National Geographic Study

National Geographic Study

Sections in this Chapter:

1.     Study Findings……………………………………………………...p.1

2.     Our Ancestral Journey….………………………………..………..p.2

3.      Direct Descendants of Cro-Magnon…..…………………………..p.7

 

Section 1. Study Findings

We did participate in a National Geographic Study that showed we belong to Haplogroup R1B, M343.  A Haplogroup is a genetic marker that define your ancestral history reach back roughly 60,000 years to the first common marker of all non-African men, M168, and follows your lineage to present day ending with M343, the defining marker of Haplogroup R1B.  lf you look at the map highlighting your ancestors' route, you will see that members of haplogroup Rlb carry the following Y-chromosome markers: M168 > P143 > M89 > L15 > M9 > M45 > M207 > M173 > M343.  The markers trace the path your ancestors took as they moved out of Africa.

Section 2. Our Ancestral Journey: What We Know

M168: Your Earliest Ancestor


Fast Facts: Time of Emergence: Roughly 50,000 years ago.  Paleolithic age.

Place of Origin: Africa

Climate: Temporary retreat of lce Age; Africa moves from drought to warmer temperatures and moister conditions.  Estimated Number of Homo sapiens; Approximately 10,000.

Tools and Skills: Stone tools; earliest evidence of art and advanced conceptual skills

Skeletal and archaeological evidence suggest that anatomically modem humans evolved in Africa around 200,000 years ago, and began moving out of Africa to colonize the rest of the world around 60,000 years ago. The man who gave rise to the first genetic marker in your lineage probably lived in northeast Africa in the region of the Rift Valley, perhaps in present day Ethiopia, Kenya, or Tanzania, some 31,000 to 79,000 years ago. Scientists put the most likely date for when he lived at around 50,000 years ago.  His descendants became the only lineage to survive outside of Africa, making him the common ancestor of every non-African man living today.  But why would man have first ventured out of the familiar African hunting grounds and into unexplored lands?  lt is likely that a fluctuation in climate may have provided the impetus for your ancestors' exodus out of Africa. The African ice age was characterized by drought rather than by cold. 

lt was around 50,000 years ago that the ice sheets of northern Europe began to melt, inducing a period of warmer temperatures and moister climate in Africa.

Parts of the inhospitable Sahara briefly became habitable. As the drought-ridden desert changed to a savanna, the animals hunted by your ancestors expanded their range and began moving through the newly emerging green corridor of grasslands. Your nomadic ancestors followed the good weather and the animals they hunted, although the exact route they followed remains to be determined. ln addition to a favorable change in climate, around this same time there was a great leap forward in modem humans' intellectual capacity.
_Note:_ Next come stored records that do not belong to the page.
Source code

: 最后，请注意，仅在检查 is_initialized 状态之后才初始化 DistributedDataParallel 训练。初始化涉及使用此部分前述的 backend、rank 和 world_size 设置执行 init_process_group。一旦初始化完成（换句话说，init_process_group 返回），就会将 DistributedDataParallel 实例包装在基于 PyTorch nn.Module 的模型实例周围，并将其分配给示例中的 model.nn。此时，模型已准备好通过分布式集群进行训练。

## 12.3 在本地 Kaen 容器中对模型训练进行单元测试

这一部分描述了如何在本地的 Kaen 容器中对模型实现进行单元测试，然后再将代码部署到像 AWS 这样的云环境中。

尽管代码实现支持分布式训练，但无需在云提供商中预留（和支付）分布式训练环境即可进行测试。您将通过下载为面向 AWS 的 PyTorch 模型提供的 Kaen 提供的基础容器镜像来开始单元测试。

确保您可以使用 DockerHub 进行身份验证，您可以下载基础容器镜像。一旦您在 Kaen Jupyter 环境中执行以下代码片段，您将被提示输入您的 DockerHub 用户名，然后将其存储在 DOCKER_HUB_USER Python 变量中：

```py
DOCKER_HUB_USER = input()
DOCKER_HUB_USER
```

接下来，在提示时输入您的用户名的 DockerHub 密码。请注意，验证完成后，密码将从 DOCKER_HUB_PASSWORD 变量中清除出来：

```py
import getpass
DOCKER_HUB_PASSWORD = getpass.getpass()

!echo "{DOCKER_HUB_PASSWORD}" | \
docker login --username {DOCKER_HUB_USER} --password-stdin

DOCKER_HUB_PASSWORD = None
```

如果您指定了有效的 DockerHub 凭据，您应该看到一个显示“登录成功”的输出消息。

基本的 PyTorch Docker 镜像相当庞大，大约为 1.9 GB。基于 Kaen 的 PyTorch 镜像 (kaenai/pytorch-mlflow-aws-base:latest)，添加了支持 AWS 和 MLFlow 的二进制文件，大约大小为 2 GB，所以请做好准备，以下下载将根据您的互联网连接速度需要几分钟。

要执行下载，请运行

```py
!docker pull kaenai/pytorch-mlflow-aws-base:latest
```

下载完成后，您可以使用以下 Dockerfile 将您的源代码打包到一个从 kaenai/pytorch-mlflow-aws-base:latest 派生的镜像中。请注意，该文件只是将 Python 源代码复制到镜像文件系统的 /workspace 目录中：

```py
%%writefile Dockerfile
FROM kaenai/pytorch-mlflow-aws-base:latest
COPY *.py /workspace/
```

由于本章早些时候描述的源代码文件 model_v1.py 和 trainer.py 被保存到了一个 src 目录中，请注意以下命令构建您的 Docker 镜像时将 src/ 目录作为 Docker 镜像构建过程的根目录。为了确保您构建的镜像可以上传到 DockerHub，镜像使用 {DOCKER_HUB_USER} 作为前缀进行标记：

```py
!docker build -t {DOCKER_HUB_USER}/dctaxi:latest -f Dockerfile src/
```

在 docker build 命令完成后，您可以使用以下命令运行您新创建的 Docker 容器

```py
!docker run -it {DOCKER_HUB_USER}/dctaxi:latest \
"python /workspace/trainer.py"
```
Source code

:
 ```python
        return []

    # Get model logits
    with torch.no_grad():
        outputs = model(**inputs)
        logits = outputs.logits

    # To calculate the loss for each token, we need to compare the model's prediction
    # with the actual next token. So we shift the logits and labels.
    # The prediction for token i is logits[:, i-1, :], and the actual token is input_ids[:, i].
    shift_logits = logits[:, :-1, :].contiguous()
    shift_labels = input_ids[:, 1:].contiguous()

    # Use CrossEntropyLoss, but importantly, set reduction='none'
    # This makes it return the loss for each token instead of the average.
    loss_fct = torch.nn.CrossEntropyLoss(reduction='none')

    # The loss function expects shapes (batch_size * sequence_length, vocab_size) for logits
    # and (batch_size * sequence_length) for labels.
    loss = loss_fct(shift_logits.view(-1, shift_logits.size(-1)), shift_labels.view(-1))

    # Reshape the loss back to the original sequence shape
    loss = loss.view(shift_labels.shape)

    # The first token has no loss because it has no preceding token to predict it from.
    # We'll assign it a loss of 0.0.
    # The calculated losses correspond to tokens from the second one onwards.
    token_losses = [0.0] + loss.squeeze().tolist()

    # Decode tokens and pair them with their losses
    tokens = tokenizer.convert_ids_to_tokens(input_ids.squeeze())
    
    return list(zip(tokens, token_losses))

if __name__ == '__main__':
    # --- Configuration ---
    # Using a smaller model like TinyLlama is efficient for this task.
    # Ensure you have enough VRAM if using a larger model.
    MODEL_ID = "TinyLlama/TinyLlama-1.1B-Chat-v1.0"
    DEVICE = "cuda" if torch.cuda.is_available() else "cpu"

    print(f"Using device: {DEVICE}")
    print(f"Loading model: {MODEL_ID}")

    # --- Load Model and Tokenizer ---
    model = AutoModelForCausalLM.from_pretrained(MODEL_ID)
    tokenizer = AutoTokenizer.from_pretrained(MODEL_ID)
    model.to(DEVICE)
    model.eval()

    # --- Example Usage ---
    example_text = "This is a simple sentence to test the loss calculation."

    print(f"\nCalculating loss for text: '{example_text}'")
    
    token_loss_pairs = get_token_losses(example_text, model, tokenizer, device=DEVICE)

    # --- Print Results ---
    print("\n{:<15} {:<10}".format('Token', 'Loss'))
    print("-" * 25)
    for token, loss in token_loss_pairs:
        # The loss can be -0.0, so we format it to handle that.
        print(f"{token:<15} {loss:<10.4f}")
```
Many scientist believe that the emergence of language gave us a huge advantage over other early human species.  Improved tools and weapons, the ability to plan ahead and cooperate with one

another, and an increased capacity to exploit resources in ways we hadn’t been able to earlier, all allowed modern humans to rapidly migrate to new territories, explore new resources, and replace other hominids.

 

M89 Moving Through the Middle East.  Fast Facts Time of Emergence: 45,000 years ago. Paleolithic age.  Place: Northern Africa or the Middle East.  Climate: Middle East: Semiarid grass plains.  Estimated Number of Homo sapiens; Tens of thousands Tools and Skills: Stone, ivory, wood tools.  The next male ancestor in your ancestral lineage is the man who gave rise to M89, a marker found in 90 to 95 percent of all non-Africans. This man was born around 45,000 years ago in northern Africa or the Middle East. The first people to leave Africa likely followed a coastal route that eventually ended in Australia. Your ancestors followed the expanding grasslands and plentiful game to the Middle East and beyond, and were part of the second

great wave of migration out of Africa. Beginning about 40,000 years ago, the climate shifted once again and became colder and more arid. Drought hit Africa and the grasslands reverted to desert, and for the next 20,000 years, the Saharan Gateway was effectively closed. With the desert impassable, your ancestors had two options: remain in the Middle East or move on. Retreat back to the home continent was not an option. While many of the descendants at M89 remained in the Middle East, others continued to follow the great herds of buffalo, antelope, woolly mammoths, and other game through what is now modern day lran to the vast steppes of Central Asia. This semiarid grass covered plains formed an ancient "superhighway" stretching from eastern France to Korea. Your ancestors, having migrated north out of Africa into the Middle East, then traveled both east and west along this Central Asian superhighway.  A smaller group continued moving north from the Middle East to Anatolia (Modern Day Turkey) and the Balkans, trading familiar grasslands for forests and high country.